* _RECORDS FOR THIS TASK_
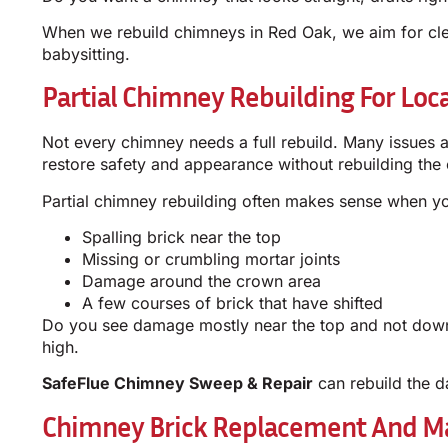
When we rebuild chimneys in Red Oak, we aim for clea
babysitting.
Partial Chimney Rebuilding For Loc
Not every chimney needs a full rebuild. Many issues are
restore safety and appearance without rebuilding the e
Partial chimney rebuilding often makes sense when y
Spalling brick near the top
Missing or crumbling mortar joints
Damage around the crown area
A few courses of brick that have shifted
Do you see damage mostly near the top and not down
high.
SafeFlue Chimney Sweep & Repair
can rebuild the d
Chimney Brick Replacement And Ma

* _WHAT TO DO_
Reprint the whole listing above exactly, taking out the pictures.

* _EXERCISE RESPONSE_
When we rebuild chimneys in Red Oak, we aim for clea
babysitting.
Partial Chimney Rebuilding For Loc
Not every chimney needs a full rebuild. Many issues are
restore safety and appearance without rebuilding the e
Partial chimney rebuilding often makes sense when y
Spalling brick near the top
Missing or crumbling mortar joints
Damage around the crown area
A few courses of brick that have shifted
Do you see damage mostly near the top and not down
high.
SafeFlue Chimney Sweep & Repair
can rebuild the d
Chimney Brick Replacement And Ma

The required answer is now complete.